Melihat sikap Zhou Yang, Justina sangat kecewa. Ia pikir Zhou Yang akan seperti para pahlawan super itu, cukup mengeluh sedikit, langsung mendapat simpati dan bantuan. Ternyata Zhou Yang benar-benar dingin.

Tapi setelah dipikir, para petinggi militer memang mesin pembunuh tanpa perasaan. Kalau mereka mudah turun tangan, justru aneh.

Tiba-tiba, Justina menghantam meja teh di depannya, lalu berteriak marah, "Aku tidak terima! Kenapa mereka bisa seenaknya menyegel? Setiap tahun Industri Hammer membayar pajak miliaran, di dalam perusahaan ada tujuh delapan puluh ribu karyawan, belum lagi perusahaan kecil menengah di bawahnya. Kalau Industri Hammer bangkrut, entah berapa keluarga akan jatuh miskin, berapa orang akan bunuh diri. Ini tak boleh dibiarkan, harus ada yang bertanggung jawab!"

Melihat "pertunjukan" Justina, ekspresi Zhou Yang tetap tak berubah. Gadis yang tampak seperti anak nakal ini ternyata tidak sesederhana kelihatannya. Tapi wajar saja, meski Justin Hammer tak pernah punya waktu untuk anaknya, pendidikannya tak pernah dilalaikan. Justina yang bisa berdiri tegar di saat seperti ini sudah cukup menunjukkan keberhasilan didikan Justin Hammer.

Saat itu, Justina menatap Zhou Yang, lalu mengeluarkan ponsel dan menyerahkannya, "Tuan Zhou, lihat ini!"

Zhou Yang mengangkat alis, menerima ponsel itu dan memutar videonya. Yang muncul di layar adalah dirinya sendiri dalam sebuah video yang diambil dari ponsel, berlatar di markas Industri Stark. Dalam video itu, Zhou Yang dengan satu tangan menembus dada seorang prajurit baja, lalu melemparkannya hingga meledak di udara.

Karena kualitas kamera ponsel buruk, kondisi perekam yang tegang, dan malam yang gelap, semuanya tampak samar. Selain identitas Zhou Yang, tak banyak yang bisa dipastikan.

Namun, jika video ini jatuh ke tangan ahli teknologi, apalagi kecerdasan buatan seperti Jarvis, beberapa gerakan rahasia Zhou Yang bisa saja terungkap, terutama soal pengumpulan reaktor busur.

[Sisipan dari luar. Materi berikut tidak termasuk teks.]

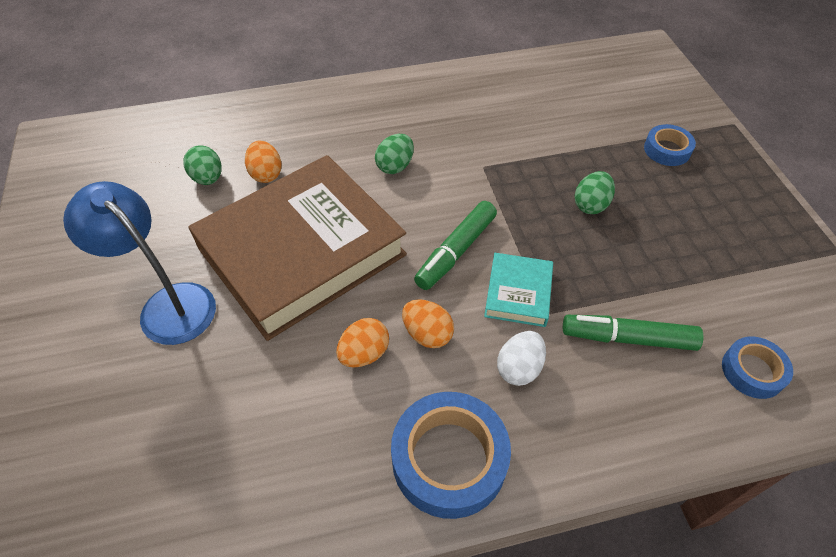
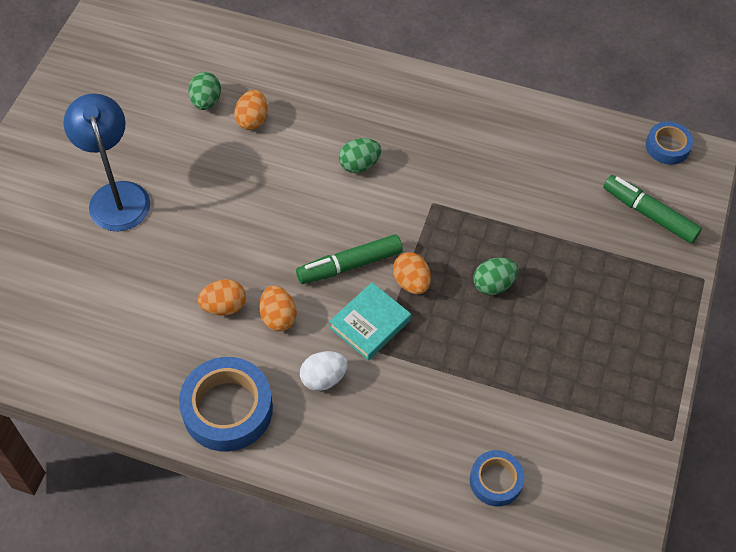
camera: 30 degrees right, 5 degrees up
(302, 252) = (234, 203): brown book -> none
(522, 238) = (411, 282): none -> orange egg
(628, 338) = (423, 404): green marker -> green marker (649, 214)
(667, 150) = (611, 271): blue tape -> blue tape (667, 147)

Untuk seorang Justina di hadapannya, Zhou Yang mengembalikan ponsel itu, lalu tersenyum sinis, "Aku tahu kau gadis cerdas. Tak tahu dari mana kau dapatkan ini, tapi meski kau sebarkan ke publik, yakinlah, itu akan segera dihapus. Percaya atau tidak, aku bisa langsung telepon Gedung Putih dan Departemen Pertahanan untuk mengurus ini. Barangkali kau akan bertemu ayahmu di penjara."

Benar-benar ancaman yang tak berarti dan sia-sia.